Change the world through data
Data Science is a booming field that uses computing and statistical reasoning to generate valuable insights from data. It has emerged as a key competence for any organization, including both businesses and governments.
As a student in the Data Science program at York University, you will master the statistical methods, computation skills and data analysis techniques that enable data scientists to extract knowledge from data. In your studies, you will become familiar with the nature and needs of analyzing large and complex data through case studies in specific domains such as business, health, and digital media, as well as through a capstone experience that engages students in research with data in an industrial setting.
Honours Major BA Program
Honours Major BSc Program
A unique aspect of our program, compared to other Data Science programs in Ontario, is our streams. You will be required to select a stream or specialization in a domain of application. Along with the required courses in statistics, computing and mathematics, you will also take courses in your selected stream, which could be any of the fields below.
Take courses from Schulich School of Business in marketing, finance, accounting, and management.
Take courses from the School of Health Policy and Management in health informatics, healthcare quality and decision making.
Take courses from the School of the Arts, Media, Performance & Design in interactive digital media and video game development.
Take courses on operations research in the Department of Mathematics & Statistics.
Take courses on numerical and computational methods in the Department of Mathematics & Statistics.
The capstone experience further differentiates this program from others in Ontario by bringing together students’ statistical, computing, and stream knowledge to work on a real-life problem from industry or the public sector. The full-year capstone course, taken in the fourth year, will provide you with hands-on research experience before graduation. You will meet with professionals from companies and organizations to learn about their problems related to data science and work together on a solution, reporting back to your instructor regularly on your project progress.
This experience will give you valuable, real-world experience – an edge when seeking employment after graduation.
Prospective employers were consulted in this program’s design to ensure career success after graduation. Our Data Science program offers a middle ground between computer science and statistics, to ensure you are well prepared to obtain meaningful employment in data science-related positions in a wide range of industries.
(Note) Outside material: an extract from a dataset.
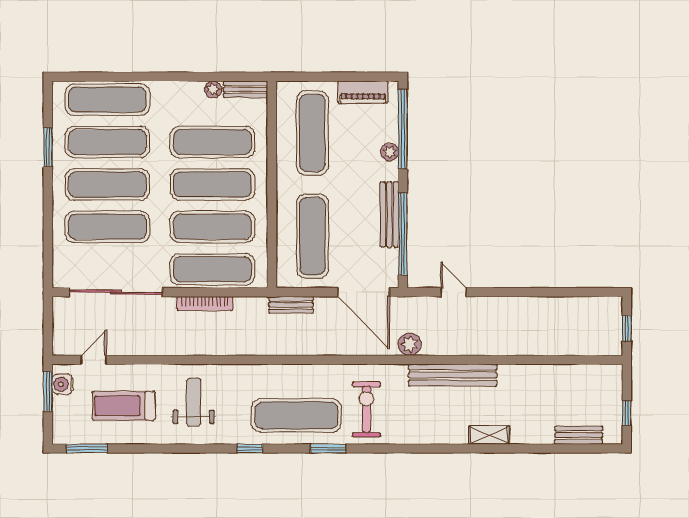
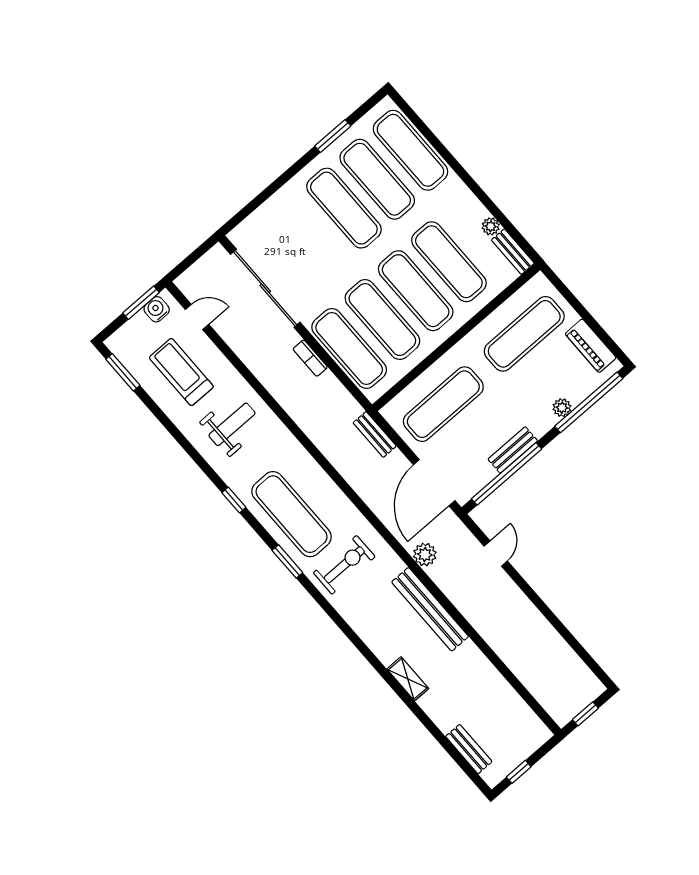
bench: (389, 214) -> (513, 450), width x0.73
exercise mat: (107, 227) -> (311, 237), removed
bookcase: (205, 304) -> (310, 358), width x0.64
You will take courses in computer programming (Python, R), communications, data visualization, data structures, machine learning, data analytics, ethics, and more. You will learn both the theoretical and applied perspectives of data science technologies and be knowledgeable in your stream subject. The capstone course will provide real-world experience that will open doors to internships and employment opportunities.
For a preview of information on the Data Science program, please see the Data Science channel of the Come Study Math & Stats at York Discord Server
Who will you work with in Data Science?
Dr. Jairo Diaz-Rodriguez
Dr. Diaz-Rodriguez’s research interests are in data science, machine learning, high-dimensional statistics, optimization and big data. Most of his research contains both theoretical development and practical applications, with strong interdisciplinary components, and cloud and parallel computing implementations. He will be teaching MATH1130 in the fall term.
Dr. Kelly Ramsay
Dr. Ramsay works mainly in robust statistics and nonparametric statistics. Under this umbrella, she has worked on functional data, change-point problems and data privacy. Some of her areas of application are medical imaging, such as f-MRI, finance, and speech recognition. She has also worked on data collection and web-scraping in the past. She will be teaching MATH1130 in the winter term.
Dr. Kevin McGregor
Dr. McGregor’s research has focused on biostatistics and various topics on statistical methods in genomics. In the past he has developed novel Bayesian methods to model community structure in the human microbiome by means of network and diversity estimation. He has also done work in methods for adjusting for cell-type heterogeneity in DNA methylation studies.
Dr. Steven Wang
Dr. Wang has research experience in data science with applications to health science including biostatistics and bioinformatics. His current research is focused on data science for health care such as analysis of ECG, EEG and PPG data from wearable devices. He also has thirty years of consulting experience in data science.
Dr. Yuejiao Cindy Fu
Dr. Fu is the Statistics Director in the Department of Mathematics and Statistics. Her main research interests are mixture models, empirical likelihood, density ratio models, and statistical analysis of high-dimensional data, spatial data, genetic data, gene expression data and DNA methylation data.
Dr. Xin Gao
Dr. Gao’s research areas include biostatistics, computational statistics, statistical theory, machine learning, high-dimensional data analysis, and data science. She have published over 60 publications in peer reviewed statistical journals. In the past, she has served as the president of the Southern Ontario Chapter of Statistical Society of Canada, associate editor of the Canadian Journal of Statistics, and a board member of the Statistical Society of Canada. She has collaborated with biomedical companies on various machine learning projects.
Dr. Yuehua Amy Wu
Dr. Wu is an elected member of the International Statistical Institute. She has co-authored 130 papers, published in Proceedings of the National Academy of Sciences, the Journal of Applied Statistics, and the Journal of Multivariate Analysis, among others. Professor Wu's research centers on statistical theory and methods in data science and statistical machine learning. Her current research interests include robust statistics, model selection, multiple change-point analysis, multivariate analysis, spatio-temporal modeling, high-dimensional statistics, financial econometrics, data mining, and computational algorithms.